Rendered images with source text
=-=-=
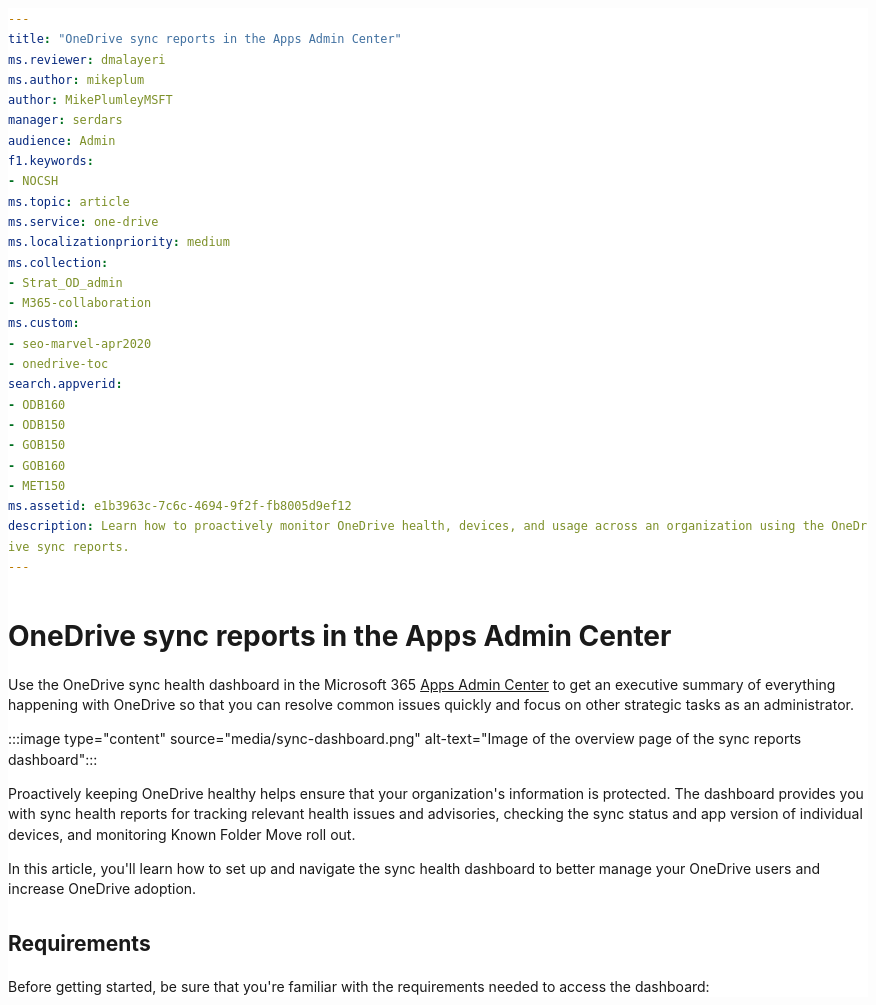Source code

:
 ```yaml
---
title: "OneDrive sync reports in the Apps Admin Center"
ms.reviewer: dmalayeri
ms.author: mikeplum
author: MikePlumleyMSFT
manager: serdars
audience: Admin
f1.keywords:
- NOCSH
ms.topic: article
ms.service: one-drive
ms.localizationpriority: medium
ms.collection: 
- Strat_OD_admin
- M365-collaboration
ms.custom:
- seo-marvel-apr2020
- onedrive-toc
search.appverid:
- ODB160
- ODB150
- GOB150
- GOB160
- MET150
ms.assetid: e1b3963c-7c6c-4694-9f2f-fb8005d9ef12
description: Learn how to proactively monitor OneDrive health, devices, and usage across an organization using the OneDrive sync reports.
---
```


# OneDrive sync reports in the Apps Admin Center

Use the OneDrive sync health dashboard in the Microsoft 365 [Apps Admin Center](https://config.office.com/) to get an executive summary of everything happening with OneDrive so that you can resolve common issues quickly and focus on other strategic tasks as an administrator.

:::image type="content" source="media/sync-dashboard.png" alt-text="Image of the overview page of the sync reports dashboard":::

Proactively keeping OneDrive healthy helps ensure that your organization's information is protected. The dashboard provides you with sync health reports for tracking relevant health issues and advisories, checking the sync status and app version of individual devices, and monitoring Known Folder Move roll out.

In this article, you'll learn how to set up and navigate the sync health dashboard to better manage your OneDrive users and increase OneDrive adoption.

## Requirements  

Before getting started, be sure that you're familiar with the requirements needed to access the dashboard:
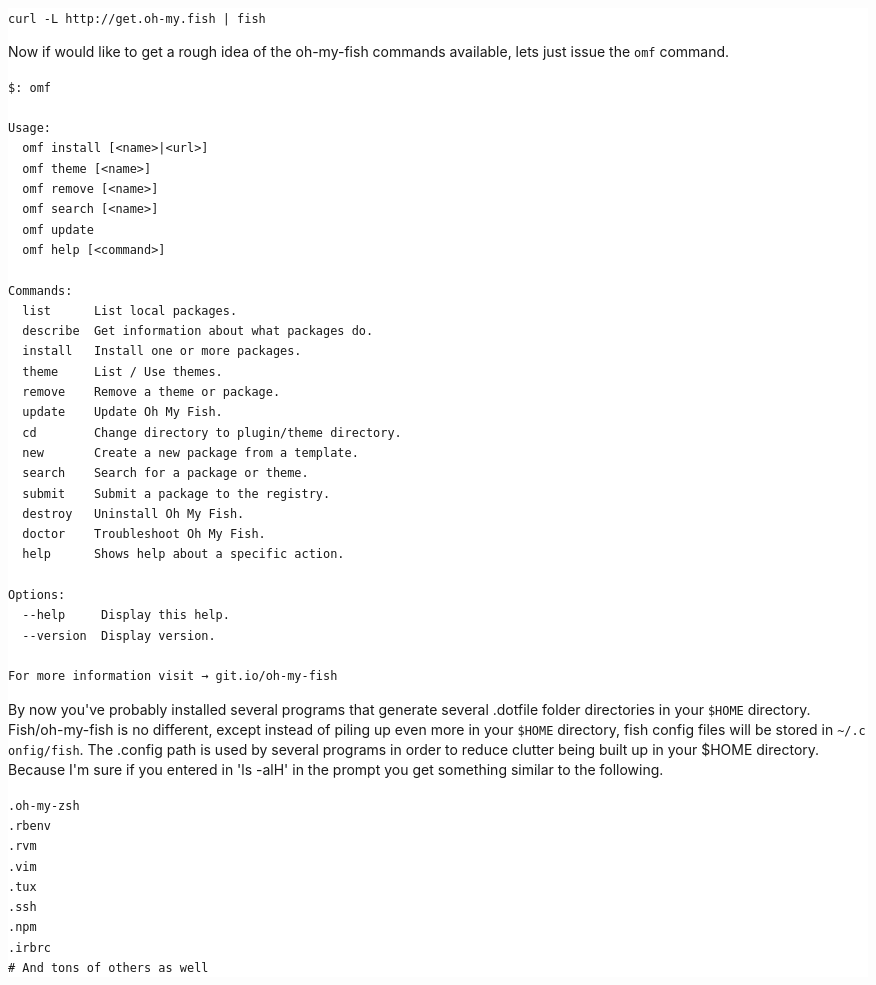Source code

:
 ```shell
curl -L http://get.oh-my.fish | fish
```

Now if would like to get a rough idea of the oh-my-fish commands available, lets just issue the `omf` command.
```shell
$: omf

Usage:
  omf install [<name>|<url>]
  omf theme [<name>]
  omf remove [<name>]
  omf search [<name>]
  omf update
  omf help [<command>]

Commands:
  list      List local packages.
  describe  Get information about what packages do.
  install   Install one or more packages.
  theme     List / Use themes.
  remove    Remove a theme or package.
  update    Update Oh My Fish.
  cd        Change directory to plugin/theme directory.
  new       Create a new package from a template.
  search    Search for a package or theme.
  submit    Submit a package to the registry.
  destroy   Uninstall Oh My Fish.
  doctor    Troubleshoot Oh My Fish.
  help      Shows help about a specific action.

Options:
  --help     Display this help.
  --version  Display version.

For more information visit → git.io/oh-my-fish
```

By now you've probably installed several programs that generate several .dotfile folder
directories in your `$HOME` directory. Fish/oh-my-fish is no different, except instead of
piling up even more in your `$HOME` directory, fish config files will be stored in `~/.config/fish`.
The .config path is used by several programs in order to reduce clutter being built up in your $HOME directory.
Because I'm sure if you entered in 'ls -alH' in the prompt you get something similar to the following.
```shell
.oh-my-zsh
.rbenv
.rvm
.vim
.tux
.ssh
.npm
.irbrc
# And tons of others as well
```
=-=-=
● What is required: Retype the entries above exactly. Stop after the line containing "Use the OneDrive", and omit the pictures.

● Exercise result:
Source code

:
 ```yaml
---
title: "OneDrive sync reports in the Apps Admin Center"
ms.reviewer: dmalayeri
ms.author: mikeplum
author: MikePlumleyMSFT
manager: serdars
audience: Admin
f1.keywords:
- NOCSH
ms.topic: article
ms.service: one-drive
ms.localizationpriority: medium
ms.collection: 
- Strat_OD_admin
- M365-collaboration
ms.custom:
- seo-marvel-apr2020
- onedrive-toc
search.appverid:
- ODB160
- ODB150
- GOB150
- GOB160
- MET150
ms.assetid: e1b3963c-7c6c-4694-9f2f-fb8005d9ef12
description: Learn how to proactively monitor OneDrive health, devices, and usage across an organization using the OneDrive sync reports.
---
```


# OneDrive sync reports in the Apps Admin Center

Use the OneDrive sync health dashboard in the Microsoft 365 [Apps Admin Center](https://config.office.com/) to get an executive summary of everything happening with OneDrive so that you can resolve common issues quickly and focus on other strategic tasks as an administrator.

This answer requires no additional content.